Image Credit: Pawel Nolbert via Unsplash
In her poem, “Communion with Nature,” Catherine Kyle says, “We will carry the ghosts/of what is lost, make shelters of/our bodies. Become custom jobs; become/living museums, encyclopedic weight.” This is one of many fantastic pieces in her collection of poems, entitled, Shelter in Place.
This is a book which revels in nature and environment. The pieces are situated in the current interplay of technology and its effect on lifestyle. Though there is peace found in nature in these pieces, the collection also hints that what is there now is in danger. With global warming, there may come a time when we have to shelter in place.
A lot of these pieces have a very hygge cozy vibe to them, combined with very witchy ritual elements that I’m a fan of.
In the poem, “Candle and Laptop,” the speaker says,
“Our succulents poised on apartment windowsills/suction the starlight again. Are open as nocturnal/waterlilies, drinking the arid dusk. Are accustomed/to living on little. Have taken root, a set of stubborn/fingers lodged in clay.”
There’s a comparison drawn here between the succulents, which need very little and can survive in a hostile environment, and the humans, who require self-care and shelter.
“The city is enough with us, has had/its bite today. We swim home, salmon gnawed-on,/gored by seals’ frothy grins. The city is a neon flashing/predatory pulse. Something whose heat we feel/beside us, raising the hair on our arms.”
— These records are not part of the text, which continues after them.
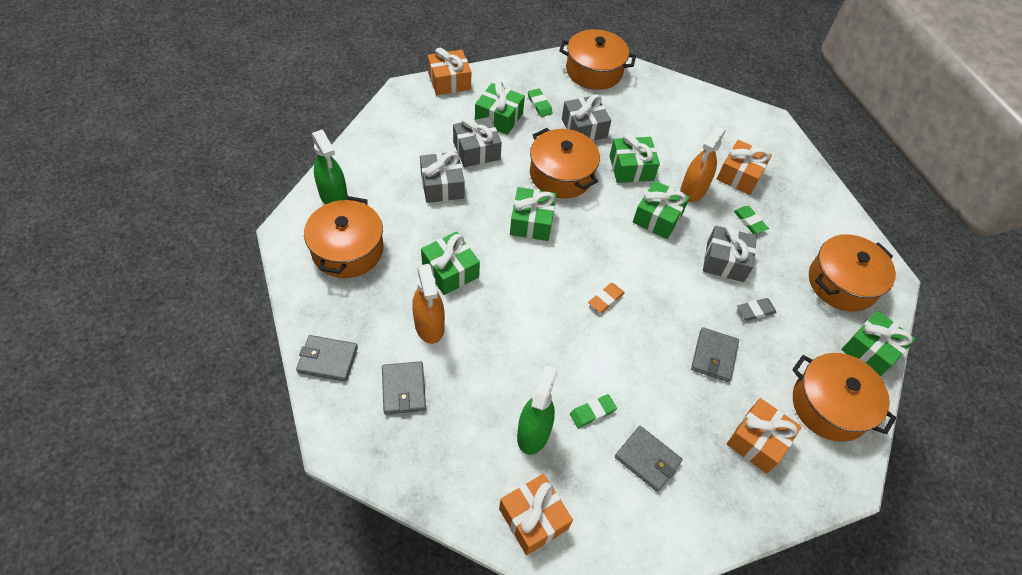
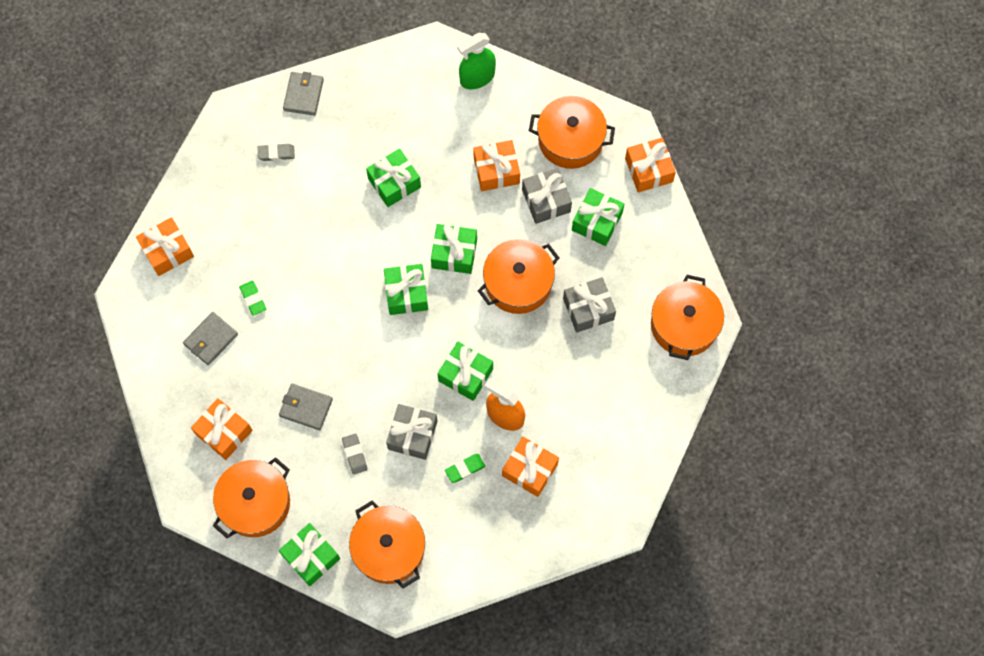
camera: 95 degrees right, 15 degrees up
(348, 250) = (415, 96): orange pot -> orange pot (570, 140)
(404, 389) = (276, 153): grey wallet -> grey eraser
(429, 325) = (336, 169): orange spray bottle -> none
(442, 185) = (496, 171): grey gift -> orange gift
(533, 433) = (236, 252): green spray bottle -> none
(539, 104) = (621, 263): green eraser -> none
(606, 299) = (365, 317): orange eraser -> none
(631, 168) = (532, 354): green gift -> green gift (406, 293)

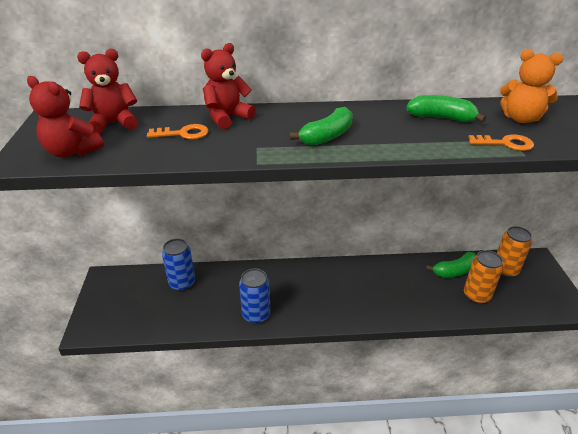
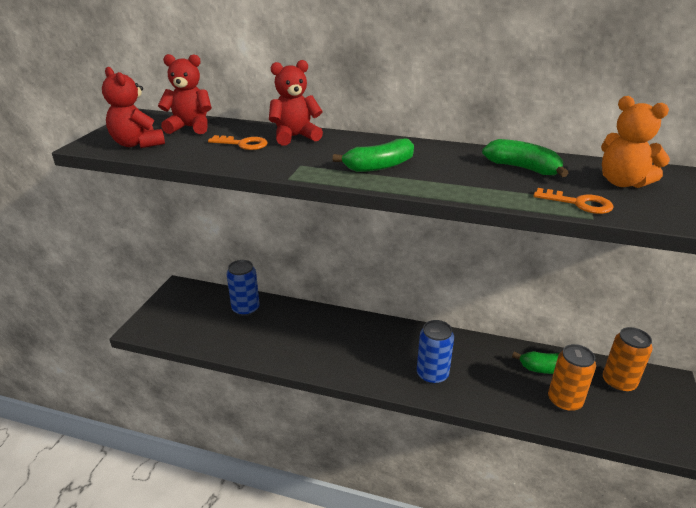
camera: 20 degrees right, 5 degrees down
(256, 314) = (301, 356): blue can -> blue can (432, 375)

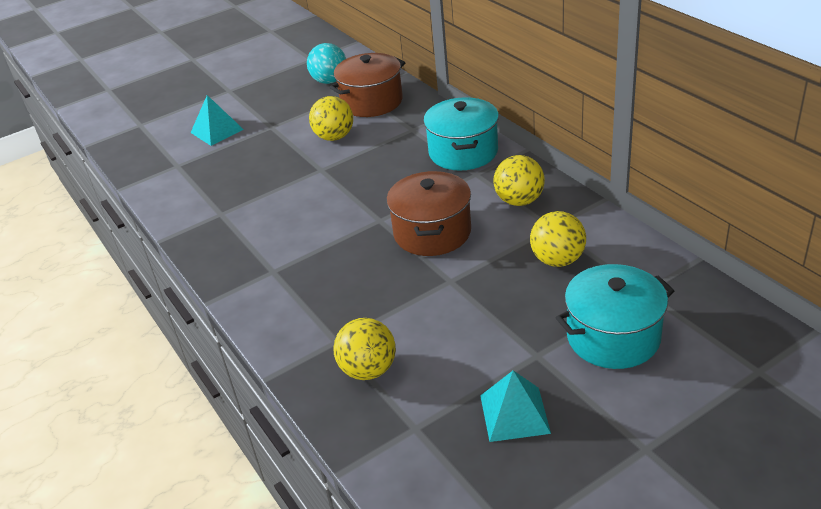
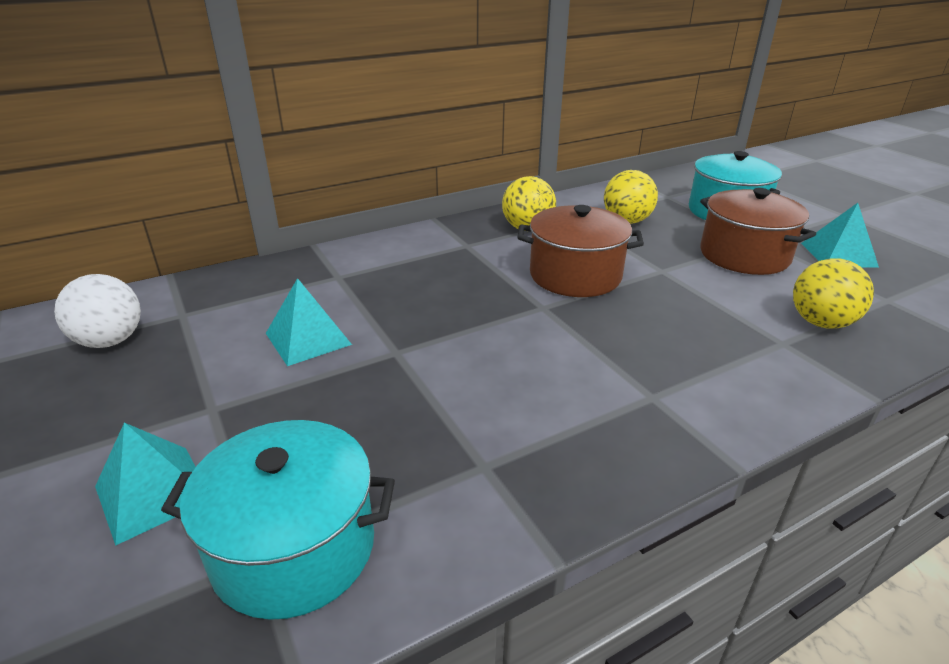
camera: 90 degrees left, 5 degrees down
(330, 81) = (110, 341): turquoise ball -> white ball
(334, 137) = (308, 338): yellow ball -> turquoise pyramid
(371, 102) = (230, 304): brown pot -> brown pot (744, 255)
(463, 152) = (417, 249): turquoise pot -> turquoise pot (294, 548)

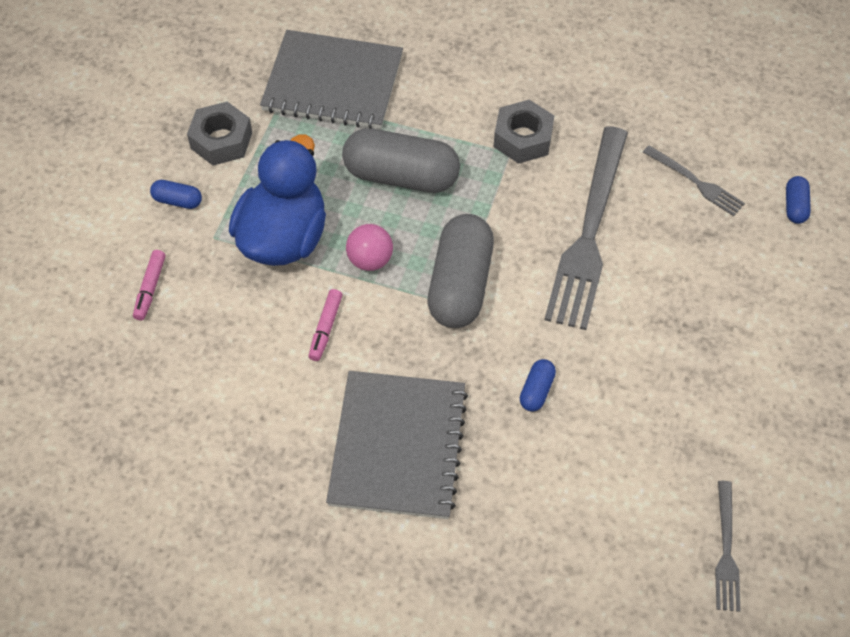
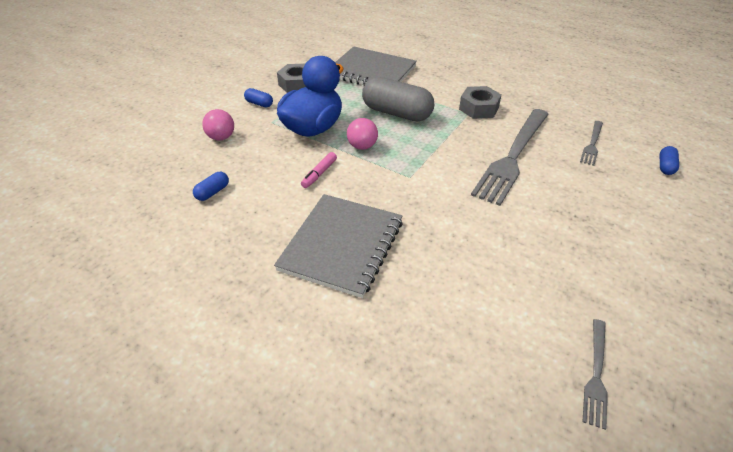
camera: 15 degrees right, 15 degrees down
(150, 288) = (221, 137): pink marker -> pink ball
(460, 284) = (417, 167): grey capsule -> none
(536, 390) = (454, 233): blue capsule -> blue capsule (213, 192)
(695, 182) = (592, 144): grey fork -> grey fork turned 60 degrees clockwise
In a way, though, humans can survive in this hostile environment. They will always find a way. The speaker says,
“Any of our/many screens can conjure facts on such cats, the way/old superstitions equate them with witch words. So/we shelter what we can. We shelter the cat,/her licked whiskers. We bunker in the glow of buttercup/and agate blue. When we extinguish these by breath/or fold the shiny screens closed, we trace our way/by trusting lunar auras in the sky.”
There’s a comingling of technology and mythology, self-care and ritual, all of which creates an original body of work. There’s so much hope in these pieces, while at the same time, it’s underscored by the very real threat of the environmental issues that are currently happening. I highly recommend this book, which is available from Spuyten Duyvil Press.